公慶上人は1648年(慶安元年)12月29日に鷹山頼茂の子として丹後国宮津(京都府北部宮津市)で生まれました。1660年(万治3年)に東大寺大喜院に入寺し、英慶に師事して三論を学び、式部卿公慶と称しました。戦国時代の1567年(永禄10年)の三好・松永の戦いの兵火で大仏殿が焼失し、100年以上も雨ざらしとなっている露座の大仏を嘆き、大仏殿再建を決意しました。1684年(貞享元年)5月に江戸幕府に大仏修理の許可を願い出で、6月に許可されました。「一紙半銭」を標語に全国に勧進を進め、7年後に1万1千両に達しました。1685年(貞享2年)に大仏修理に着手し、1692年(元禄5年)に大仏の修理が完成して開眼法要を行いました。その後大仏殿の再建に着手し、翌1693年(元禄6年)に江戸に勧進所を設置しました。1694年(元禄7年)に護持院(ごじいん)の隆光(りゅうこう)の仲立ちにより、援助された江戸幕府第5代将軍・徳川綱吉(とくがわつなよし)に拝謁しました。1705年(宝永2年)に大仏殿の上棟式を行い、江戸幕府に感謝の意を表す拝礼の儀を済ませたが、その直後の1705年(宝永2年)8月30日江戸で客死しました。遺骸は奈良に運ばれ、俊乗房重源(しゅんじょうぼうちょうげん)が建立した五劫院(ごこういん)に埋葬されました。
●東大寺勧進所の勧進所経庫は平安時代前期(794年~929年)に建立されました。勧進所経庫は桁行三間・梁間三間の校倉(あぜくら)で、寄棟造(よせむねづくり)の本瓦葺(ほんがわらぶき)です。
一般的に校倉は三角形・四角形などの断面をした木材を使って、稜(りょう)のひとつを外側に向け、井桁(いげた)に組んで外壁とした倉です。校倉は奈良時代に広く行われていました。校倉には壁面が頑丈で、雨仕舞(あまじまい)がよくて湿気を内部に通しにくく、また乾燥時に壁面から通風があるという特徴があります。なお校倉は甲倉(こうそう)・叉倉(さそう)とも言われています。
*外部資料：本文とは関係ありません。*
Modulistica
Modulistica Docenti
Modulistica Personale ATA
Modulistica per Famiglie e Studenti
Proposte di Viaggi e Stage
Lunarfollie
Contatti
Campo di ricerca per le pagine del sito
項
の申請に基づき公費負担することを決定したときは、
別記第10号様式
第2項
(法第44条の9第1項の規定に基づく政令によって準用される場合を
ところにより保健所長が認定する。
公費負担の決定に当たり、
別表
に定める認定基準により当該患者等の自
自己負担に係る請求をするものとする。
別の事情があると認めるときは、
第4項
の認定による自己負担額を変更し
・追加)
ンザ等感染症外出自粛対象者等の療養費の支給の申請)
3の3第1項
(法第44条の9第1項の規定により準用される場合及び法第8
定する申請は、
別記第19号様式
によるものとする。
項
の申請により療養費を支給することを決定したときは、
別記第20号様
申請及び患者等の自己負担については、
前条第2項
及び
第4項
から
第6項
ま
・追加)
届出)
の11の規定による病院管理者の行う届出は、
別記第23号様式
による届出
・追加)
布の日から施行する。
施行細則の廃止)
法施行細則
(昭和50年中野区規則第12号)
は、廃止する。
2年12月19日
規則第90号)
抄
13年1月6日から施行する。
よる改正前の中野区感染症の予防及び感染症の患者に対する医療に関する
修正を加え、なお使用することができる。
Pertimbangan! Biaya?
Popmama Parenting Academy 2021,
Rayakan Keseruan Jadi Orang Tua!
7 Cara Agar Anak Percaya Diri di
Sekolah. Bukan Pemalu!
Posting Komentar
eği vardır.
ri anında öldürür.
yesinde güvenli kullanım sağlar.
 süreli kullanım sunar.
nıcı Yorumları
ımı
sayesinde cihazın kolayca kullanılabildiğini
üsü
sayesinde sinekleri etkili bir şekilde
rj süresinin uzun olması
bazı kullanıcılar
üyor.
寄棟造は四方向に傾斜する屋根面を持つ屋根の形式です。寄棟造は大棟(おおむね)の両端から四方に隅棟(すみむね)が降り、2つの台形と2つの二等辺三角形で構成されます。いずれも奈良県の東大寺の大仏殿や正倉院(しょうそういん)・唐招提寺(とうしょうだいじ)の金堂が代表例です。
本瓦葺は平瓦と丸瓦を交互に組み合わせて屋根を葺く方法です。瓦葺は飛鳥時代に中国・朝鮮半島から寺院建築の技術とともに伝来しました。瓦葺は檜皮葺(ひわだぶき)・茅葺(かやぶき)・板葺(いたぶき)などに比べ耐水性・耐火性に優れ、台風の多い日本に適していました。